Selected extract:
The solution to address the answers to these questions will entail a combination of technical measures, such as hardening servers and deploying SSL certificates for secure communications and authentication, as well as organizational measures, such as developing and enforcing security policies, auditing and monitoring network activities, and providing security awareness training. In Chapters 1 and 2, we examined security threats, technical vulnerabilities, and organizational weaknesses that can directly impact the overall security posture of an organization. In this chapter, we build on those discussions and describe a framework for creating a high‐impact security strategy. This task entails a number of steps that are divided into three broad categories:
Each of these steps addresses both technical and organizational aspects of security, which are tightly coupled. We will not have effective security over the long term without appropriate attention to both.
Business processes range from the relatively simple, such as processing time cards, to complex multi‐organization operations, such as order processing that entails just‐in‐time delivery. The flow of information is common to virtually all business processes and information security practices have to take into account those workflows.
Figure 3.1: Information systems and the flow of information are fundamental aspects of virtually any business process. Securing these information flows begins with understanding the details of the flow and identifying risks to the information.
It is not sufficient to simply protect information at one point in a business flow because, like a chain, a business process is only as secure as its weakest link. For example, a retailer might lock down a database so securely that the time and effort required to break in and steal credit card data is not worth it. However, if credit card data is then sent from a point of sales system to the database using a wireless network encrypted with the weak WEP protocol, attackers will simply target that point in the business process. When we think of protecting information, we need to think in terms of the full life cycle of that information. How and where is it created? How is it transmitted? Where is it stored? How is it backed up and archived? If data is deleted from a production system, how long will it remain in backups? How is data protected when it is moved on physical media, such as backup tapes and disks managed by third‐party service providers? These types of questions can be addressed by considering three elements of workflows:
When we have a solid understanding of these three elements, we can properly design security measures and implement controls to protect business process and information flows.

The tasks:
A. Answer these questions using the passage on information security strategy:
(i) Which chapters examined security threats, technical vulnerabilities, and organizational weaknesses?
(ii) Which weak protocol is named for encrypting the wireless network in the retailer example?
(iii) What is given as an example of a relatively simple business process?
B. Transcribe the listing exactly, from its first line through the line containing "building: (444, 14)", with both of those lines included.

Data listing:
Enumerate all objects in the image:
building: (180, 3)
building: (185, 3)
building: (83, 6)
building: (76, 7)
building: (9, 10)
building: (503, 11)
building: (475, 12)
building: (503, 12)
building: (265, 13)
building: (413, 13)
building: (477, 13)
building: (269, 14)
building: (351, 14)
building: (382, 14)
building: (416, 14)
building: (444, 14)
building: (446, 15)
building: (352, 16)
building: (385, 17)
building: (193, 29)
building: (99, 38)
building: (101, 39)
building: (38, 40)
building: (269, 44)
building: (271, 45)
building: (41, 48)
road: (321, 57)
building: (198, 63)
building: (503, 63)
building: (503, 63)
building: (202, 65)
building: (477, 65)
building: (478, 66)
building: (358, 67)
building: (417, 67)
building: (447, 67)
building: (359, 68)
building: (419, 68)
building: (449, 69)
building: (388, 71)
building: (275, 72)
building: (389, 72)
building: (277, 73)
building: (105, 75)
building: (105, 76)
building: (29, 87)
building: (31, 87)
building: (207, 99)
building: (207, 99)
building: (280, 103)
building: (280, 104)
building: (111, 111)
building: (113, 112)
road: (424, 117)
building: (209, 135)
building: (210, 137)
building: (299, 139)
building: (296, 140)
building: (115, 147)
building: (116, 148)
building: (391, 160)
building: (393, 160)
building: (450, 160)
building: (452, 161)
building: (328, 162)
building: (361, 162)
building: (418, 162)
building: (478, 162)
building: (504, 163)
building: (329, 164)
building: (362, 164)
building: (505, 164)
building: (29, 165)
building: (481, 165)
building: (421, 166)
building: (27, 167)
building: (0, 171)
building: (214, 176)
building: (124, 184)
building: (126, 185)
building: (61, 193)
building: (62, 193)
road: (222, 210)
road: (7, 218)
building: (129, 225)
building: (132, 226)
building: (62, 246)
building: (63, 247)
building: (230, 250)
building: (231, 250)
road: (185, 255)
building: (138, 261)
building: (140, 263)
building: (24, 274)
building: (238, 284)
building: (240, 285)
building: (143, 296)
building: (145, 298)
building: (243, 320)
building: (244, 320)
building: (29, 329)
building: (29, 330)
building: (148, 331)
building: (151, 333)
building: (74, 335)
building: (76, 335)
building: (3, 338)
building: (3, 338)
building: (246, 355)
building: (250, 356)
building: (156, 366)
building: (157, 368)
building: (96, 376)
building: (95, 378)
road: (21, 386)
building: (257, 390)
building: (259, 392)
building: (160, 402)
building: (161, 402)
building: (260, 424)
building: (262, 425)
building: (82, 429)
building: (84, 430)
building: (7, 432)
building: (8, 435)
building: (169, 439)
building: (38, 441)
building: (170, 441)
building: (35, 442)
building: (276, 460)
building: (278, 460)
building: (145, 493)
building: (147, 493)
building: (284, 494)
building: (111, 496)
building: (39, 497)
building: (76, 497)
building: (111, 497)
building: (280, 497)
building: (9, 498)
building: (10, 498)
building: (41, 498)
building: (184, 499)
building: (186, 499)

Solutions to the tasks:
A.
(i) Chapters 1 and 2
(ii) WEP
(iii) Processing time cards

B.
Enumerate all objects in the image:
building: (180, 3)
building: (185, 3)
building: (83, 6)
building: (76, 7)
building: (9, 10)
building: (503, 11)
building: (475, 12)
building: (503, 12)
building: (265, 13)
building: (413, 13)
building: (477, 13)
building: (269, 14)
building: (351, 14)
building: (382, 14)
building: (416, 14)
building: (444, 14)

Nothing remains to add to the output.